The Russian invasion of Ukraine has prompted a rush to provide loans to help tiny Moldova deal with the financial blow of the war raging beside it. Things are so dangerous that the International Monetary Fund is now calling on states to send cash.
The conflict is increasing pressure on the former Soviet nation as it begins to try to correct bribery and other structural problems. Moldova is somehow still trapped between two worlds. It hopes to join the European Union, but is still energetically tied to Moscow. Tensions are also rising in pro-Russian separatist Transnistrian territory, raising concerns that Moldova could be embroiled in a wider conflict.
The war in Ukraine could potentially push Moldova into a decisive break with the past. The government has stepped up its bid to join the EU and, since February, has the technical capacity to switch from Russian to European electricity and gas networks.
However, with annual inflation at 22%, with growth collapsing from 14% after the pandemic in 2021 to a projected 0.3% this year and with exports and remittances halted, the conflict could still to destabilize the nation of 2.6 million people.

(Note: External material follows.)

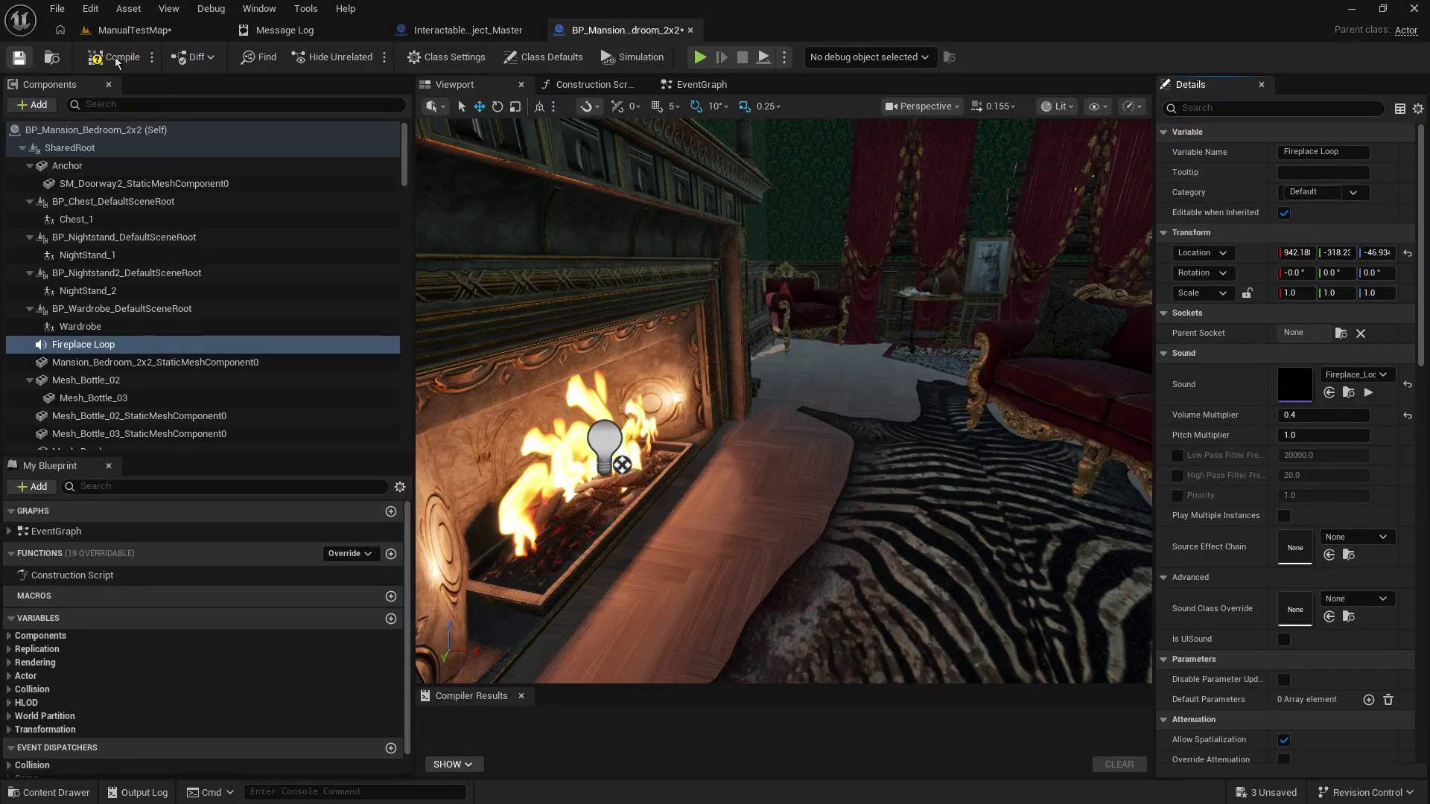
pyautogui.click(152, 32)
pyautogui.click(20, 57)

The danger, according to Rodgers Chawani, the IMF’s permanent representative in Moldova, is that they will borrow so much to save the country from external shocks that there will be nothing left for internal reforms.
“At what point will they be able to focus on their own agenda?” Chawani asked, worrying that, as institutions like the IMF could only lend, the accumulated debt would consume future revenue that would have to be spent on growth.
“The problem is that they could be overburdened,” he said, speaking at his office in Chisinau, the capital of Moldova. “That’s why we ask bilateral donors to offer more grants.”